All seemed to go well for a couple of weeks; then one day I noticed that the temperature sensor, which is supposed to rest on top of the eggs, had slipped off. I didn’t know how long it had been like that, since I hadn’t opened the incubator all day; resting it on a single row of eggs was a little tricky, so it could have been gradually dislodged by the motion of the automatic egg turner. Anyway, I replaced it on the eggs, and to my horror the temperature reading began to climb until it reached over 105 degrees! The correct temperature is 99.5, which is what the incubator was set for. Apparently it gets a lower reading where there aren’t any eggs.

So I removed the cover and let it cool as quickly as possible. Now, you would think it might have occurred to me to arrange some eggs in a square, where the temperature sensor would more likely stay put. But I guess I didn’t have my thinking cap on. Would you believe the same thing happened again a few days later? And this time I hadn’t thought to add water for a day or two, and I think the incubator may also have dried out.

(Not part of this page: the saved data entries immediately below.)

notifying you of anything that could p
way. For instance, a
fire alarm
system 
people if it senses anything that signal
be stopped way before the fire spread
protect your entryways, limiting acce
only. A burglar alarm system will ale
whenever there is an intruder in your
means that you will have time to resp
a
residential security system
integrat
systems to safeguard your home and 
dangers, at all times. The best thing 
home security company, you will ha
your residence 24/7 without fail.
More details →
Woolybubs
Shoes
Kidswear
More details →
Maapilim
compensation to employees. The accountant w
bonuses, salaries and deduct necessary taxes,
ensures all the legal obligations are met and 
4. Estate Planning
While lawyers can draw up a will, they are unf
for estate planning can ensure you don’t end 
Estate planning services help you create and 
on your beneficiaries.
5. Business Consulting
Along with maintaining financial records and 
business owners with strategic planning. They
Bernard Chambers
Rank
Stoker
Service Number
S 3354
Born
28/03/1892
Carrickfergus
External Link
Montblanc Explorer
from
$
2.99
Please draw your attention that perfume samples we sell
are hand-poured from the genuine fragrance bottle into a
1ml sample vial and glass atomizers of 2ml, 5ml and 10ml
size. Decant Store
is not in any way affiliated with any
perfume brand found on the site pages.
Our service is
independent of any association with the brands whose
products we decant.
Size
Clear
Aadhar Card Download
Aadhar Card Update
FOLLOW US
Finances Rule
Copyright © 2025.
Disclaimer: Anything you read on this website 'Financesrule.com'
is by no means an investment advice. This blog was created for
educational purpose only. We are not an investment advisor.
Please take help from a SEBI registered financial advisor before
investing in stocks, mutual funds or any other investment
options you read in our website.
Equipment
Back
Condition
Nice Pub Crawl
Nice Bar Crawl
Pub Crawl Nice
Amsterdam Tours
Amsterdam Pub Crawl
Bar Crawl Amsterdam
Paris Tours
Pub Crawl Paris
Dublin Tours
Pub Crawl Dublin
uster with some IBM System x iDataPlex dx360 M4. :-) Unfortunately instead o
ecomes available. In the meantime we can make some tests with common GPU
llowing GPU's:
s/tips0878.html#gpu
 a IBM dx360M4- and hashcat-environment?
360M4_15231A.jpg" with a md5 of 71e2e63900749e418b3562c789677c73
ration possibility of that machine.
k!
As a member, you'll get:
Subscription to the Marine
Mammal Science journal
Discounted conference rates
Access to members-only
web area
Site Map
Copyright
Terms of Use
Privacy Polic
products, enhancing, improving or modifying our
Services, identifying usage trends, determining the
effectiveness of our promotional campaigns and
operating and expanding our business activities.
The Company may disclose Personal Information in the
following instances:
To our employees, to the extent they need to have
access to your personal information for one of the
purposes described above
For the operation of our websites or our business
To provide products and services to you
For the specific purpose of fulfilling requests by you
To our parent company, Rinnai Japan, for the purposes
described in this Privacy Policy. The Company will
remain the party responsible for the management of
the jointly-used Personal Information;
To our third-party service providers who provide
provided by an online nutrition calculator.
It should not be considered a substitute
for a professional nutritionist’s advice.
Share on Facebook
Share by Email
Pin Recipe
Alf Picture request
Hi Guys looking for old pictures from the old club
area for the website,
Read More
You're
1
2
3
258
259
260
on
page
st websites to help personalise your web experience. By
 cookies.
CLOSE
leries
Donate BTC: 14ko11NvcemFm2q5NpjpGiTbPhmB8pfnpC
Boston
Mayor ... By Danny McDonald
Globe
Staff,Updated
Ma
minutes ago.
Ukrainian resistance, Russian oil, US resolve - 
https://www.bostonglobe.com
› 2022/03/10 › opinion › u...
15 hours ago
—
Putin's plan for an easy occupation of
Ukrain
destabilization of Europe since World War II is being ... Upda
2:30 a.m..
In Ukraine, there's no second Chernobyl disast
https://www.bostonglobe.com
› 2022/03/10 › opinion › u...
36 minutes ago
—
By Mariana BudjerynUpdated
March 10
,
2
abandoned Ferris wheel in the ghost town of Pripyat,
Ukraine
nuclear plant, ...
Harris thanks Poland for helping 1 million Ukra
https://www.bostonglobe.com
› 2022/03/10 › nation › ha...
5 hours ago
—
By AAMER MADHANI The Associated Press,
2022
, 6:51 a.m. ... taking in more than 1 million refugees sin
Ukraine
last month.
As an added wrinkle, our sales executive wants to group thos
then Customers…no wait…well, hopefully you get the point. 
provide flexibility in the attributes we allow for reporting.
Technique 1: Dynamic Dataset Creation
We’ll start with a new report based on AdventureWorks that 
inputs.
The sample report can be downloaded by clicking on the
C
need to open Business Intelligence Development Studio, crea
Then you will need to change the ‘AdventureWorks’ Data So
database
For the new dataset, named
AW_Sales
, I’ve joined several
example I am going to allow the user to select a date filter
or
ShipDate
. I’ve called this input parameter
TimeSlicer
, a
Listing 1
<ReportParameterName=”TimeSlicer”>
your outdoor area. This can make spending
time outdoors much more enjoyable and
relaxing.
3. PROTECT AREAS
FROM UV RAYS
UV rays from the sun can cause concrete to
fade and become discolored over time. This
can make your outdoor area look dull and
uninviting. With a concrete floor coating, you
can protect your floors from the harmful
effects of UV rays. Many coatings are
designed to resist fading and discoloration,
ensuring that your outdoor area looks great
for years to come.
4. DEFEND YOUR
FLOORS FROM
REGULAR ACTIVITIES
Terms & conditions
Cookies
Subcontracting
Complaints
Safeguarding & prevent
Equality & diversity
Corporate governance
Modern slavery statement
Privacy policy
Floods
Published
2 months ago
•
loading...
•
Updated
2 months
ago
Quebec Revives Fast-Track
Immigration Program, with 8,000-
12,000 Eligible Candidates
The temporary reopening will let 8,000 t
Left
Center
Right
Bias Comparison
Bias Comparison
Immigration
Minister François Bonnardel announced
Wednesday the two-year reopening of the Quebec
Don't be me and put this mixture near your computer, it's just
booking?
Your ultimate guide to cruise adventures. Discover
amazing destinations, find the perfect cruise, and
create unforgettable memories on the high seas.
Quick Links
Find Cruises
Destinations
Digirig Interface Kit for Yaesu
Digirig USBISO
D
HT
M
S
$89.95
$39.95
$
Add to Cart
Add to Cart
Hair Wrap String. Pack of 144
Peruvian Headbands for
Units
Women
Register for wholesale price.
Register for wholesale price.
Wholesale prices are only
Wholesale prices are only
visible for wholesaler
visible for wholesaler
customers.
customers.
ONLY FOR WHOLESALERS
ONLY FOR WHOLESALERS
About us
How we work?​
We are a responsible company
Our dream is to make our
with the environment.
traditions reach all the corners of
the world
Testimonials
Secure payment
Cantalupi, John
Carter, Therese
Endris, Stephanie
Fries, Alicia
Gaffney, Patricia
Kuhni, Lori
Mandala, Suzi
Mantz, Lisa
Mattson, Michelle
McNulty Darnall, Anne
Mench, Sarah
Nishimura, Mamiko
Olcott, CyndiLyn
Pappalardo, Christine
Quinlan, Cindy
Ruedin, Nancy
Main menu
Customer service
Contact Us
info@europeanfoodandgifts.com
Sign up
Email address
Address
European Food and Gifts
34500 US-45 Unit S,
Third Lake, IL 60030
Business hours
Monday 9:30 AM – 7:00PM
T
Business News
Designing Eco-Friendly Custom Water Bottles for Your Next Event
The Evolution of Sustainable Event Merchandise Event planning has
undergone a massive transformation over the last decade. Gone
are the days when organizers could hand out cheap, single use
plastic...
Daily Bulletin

After 22 days no eggs were hatching, so I unplugged the incubator and took the six remaining eggs out to the compost, breaking each one to see what was in it. One did have a nearly-developed chick that had died. But, surprisingly, five of them seemed to have nothing but a yolk. Now, I had retained these in the incubator because, when candling, I saw a large dark area in them, though I couldn’t make out the embryo or network of blood vessels that you’re supposed to see, whereas the ones that I got rid of allowed the light to pass through evenly.